Oui. La première loi n'avait déjà pas produit d'effets parce que les distributeurs l'avaient déjà contournée. Celle-ci s'appelle pour "une juste rémunération des agriculteurs" et on voit bien que les distributeurs ont du mal à échapper à leurs vieilles lunes de trente années de prix bas, pendant lesquelles ils ont beaucoup détruit d'agricultures et d'industries en France. Avec des promotions flash, des prix cash, ils essayent vraiment de la contourner. Quand vous lisez des promotions qui disent 62% de rabais, 62% de produit gratuit. Il n'est pas gratuit. Quelqu'un l'a produit. Qui paie ? Ce sont les agriculteurs qui sont contraints d'avoir des prix moins élevés en rémunération pour que les distributeurs puissent se présenter comme les grands défenseurs de l'alimentation en France. Mais ils sont en train de tuer l'alimentation en France. Ils sont en train de faire fermer les exploitations agricoles.

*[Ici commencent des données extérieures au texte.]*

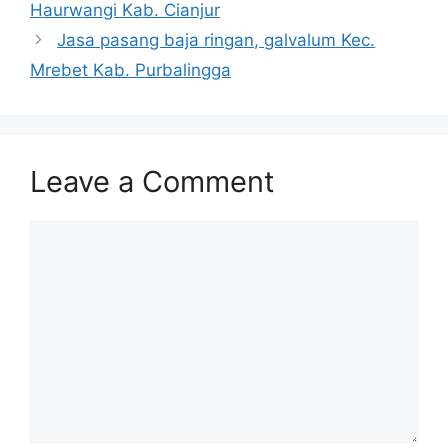
Haurwangi Kab. Cianjur
Jasa pasang baja ringan, galvalum Kec.
Mrebet Kab. Purbalingga
Leave a Comment
Comment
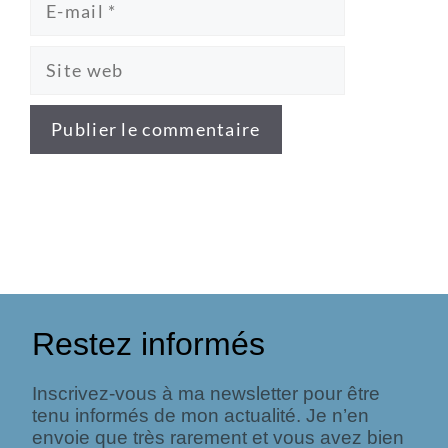
Restez informés
Inscrivez-vous à ma newsletter pour être
tenu informés de mon actualité. Je n’en
envoie que très rarement et vous avez bien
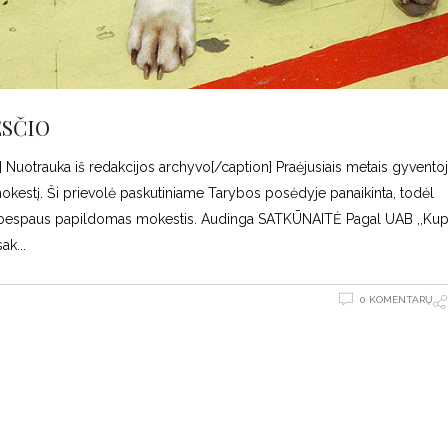
SČIO
"] Nuotrauka iš redakcijos archyvo[/caption] Praėjusiais metais gyventoj
s mokestį. Ši prievolė paskutiniame Tarybos posėdyje panaikinta, todėl
bespaus papildomas mokestis. Audinga SATKŪNAITĖ Pagal UAB ,,Kup
sak
0 KOMENTARŲ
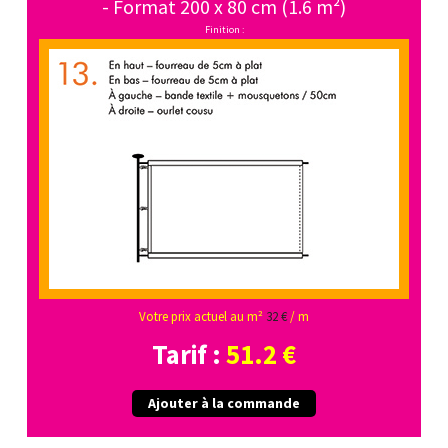
- Format 200 x 80 cm (1.6 m²)
Finition :
Votre prix actuel au m²
32 €
/ m
Tarif :
51.2 €
Ajouter à la commande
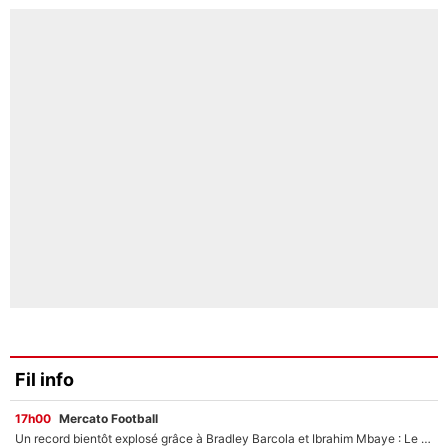
Fil info
17h00
Mercato Football
Un record bientôt explosé grâce à Bradley Barcola et Ibrahim Mbaye : Le PSG sur le point de réaliser un mercato historique ?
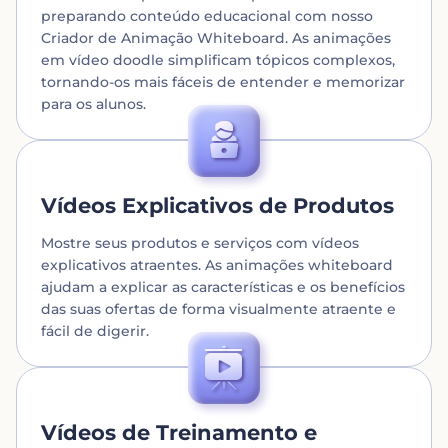
preparando conteúdo educacional com nosso
Criador de Animação Whiteboard. As animações
em vídeo doodle simplificam tópicos complexos,
tornando-os mais fáceis de entender e memorizar
para os alunos.
Vídeos Explicativos de Produtos
Mostre seus produtos e serviços com vídeos
explicativos atraentes. As animações whiteboard
ajudam a explicar as características e os benefícios
das suas ofertas de forma visualmente atraente e
fácil de digerir.
Vídeos de Treinamento e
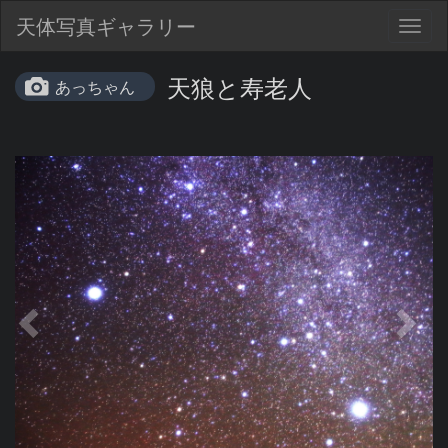
天体写真ギャラリー
Togg
navig
天狼と寿老人
あっちゃん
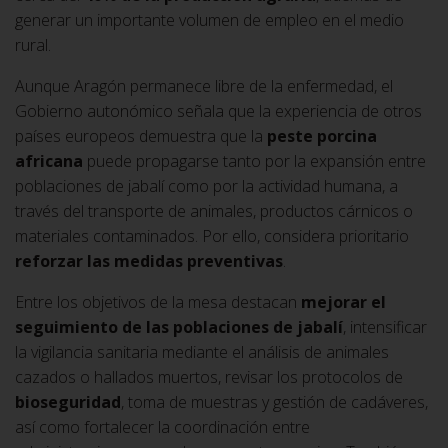
generar un importante volumen de empleo en el medio
rural.
Aunque Aragón permanece libre de la enfermedad, el
Gobierno autonómico señala que la experiencia de otros
países europeos demuestra que la
peste porcina
africana
puede propagarse tanto por la expansión entre
poblaciones de jabalí como por la actividad humana, a
través del transporte de animales, productos cárnicos o
materiales contaminados. Por ello, considera prioritario
reforzar las medidas preventivas
.
Entre los objetivos de la mesa destacan
mejorar el
seguimiento de las poblaciones de jabalí
, intensificar
la vigilancia sanitaria mediante el análisis de animales
cazados o hallados muertos, revisar los protocolos de
bioseguridad
, toma de muestras y gestión de cadáveres,
así como fortalecer la coordinación entre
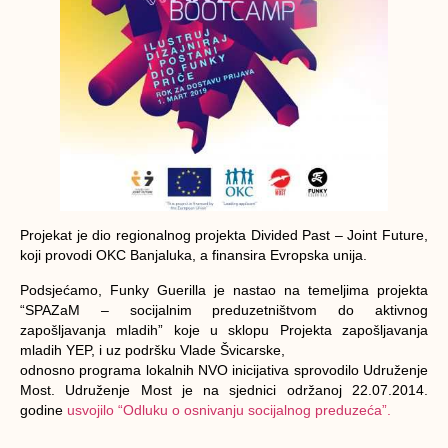
Projekat je dio regionalnog projekta Divided Past – Joint Future,
koji provodi OKC Banjaluka, a finansira Evropska unija.
Podsjećamo, Funky Guerilla je nastao na temeljima projekta
“SPAZaM – socijalnim preduzetništvom do aktivnog
zapošljavanja mladih” koje u sklopu Projekta zapošljavanja
mladih YEP, i uz podršku Vlade Švicarske,
odnosno programa lokalnih NVO inicijativa sprovodilo Udruženje
Most. Udruženje Most je na sjednici održanoj 22.07.2014.
godine
usvojilo “Odluku o osnivanju socijalnog preduzeća”.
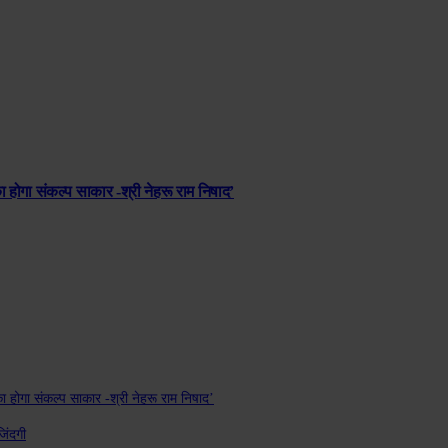
 होगा संकल्प साकार -श्री नेहरू राम निषाद’
 होगा संकल्प साकार -श्री नेहरू राम निषाद’
जिंदगी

Votre opération, c'est également une réponse à Michel-Edouard Leclerc, qui a décidé de vendre sa baguette de pain à 29 centimes d'euro ?

Effectivement. C'est une provocation. Comme il produit le pain, il achète la farine et 14 ingrédients parce que, vous l'avez peut-être vu sur les réseaux sociaux, dans la baguette du boulanger il y a trois ingrédients mais chez Michel-Edouard Leclerc, il y en a 14. Donc, c'est quand même de la sur-sophistication et pour la santé, ça ne doit pas être terrible quand même. C'est comme Carrefour qui vend du jambon de porc à 7,50 euros. C'est un prix totalement bradé. Le prix, d'habitude, c'est 17 euros. Comment fait-il pour le brader à 7,50 euros ? Nos volaillers ont aussi cité Auchan comme mauvais élève. Ils ont tous leurs travers. Le but, c'est de dire : "Attention, consommateurs, vous vous faites berner".

"Ça va tuer l'agriculture française et, demain, nous mangerons des produits importés qui présentent moins de garanties et qui ont une empreinte carbone beaucoup plus dégradée."

Christiane Lambert

à franceinfo

À partir du 1er mars, il faudra obligatoirement afficher l'origine de la viande servie dans les restaurants ou les cantines. Est-ce que c'est une décision que vous saluez ?

C'est une revendication que nous portions depuis plus de cinq ans. C'est une décision que nous attendions. Enfin, ça arrive. On sait très bien que dans la restauration commerciale ou à la cantine, il y a 70% de viande importée en volaille. Si les Français ont la possibilité de connaître d'où vient la viande, je pense qu'il y aura davantage de produits français, parce que les consommateurs veulent des produits français. Et pour nous, agriculteurs, c'est la reconnaissance de notre travail, c'est l'assurance de nos débouchés et c'est ramener beaucoup plus d'intelligence dans la consommation. Manger des produits qui sont produits près de chez soi, en France, je pense que c'est aussi rendre service à la planète, à l'économie, aux agriculteurs, mais aussi à la santé des consommateurs.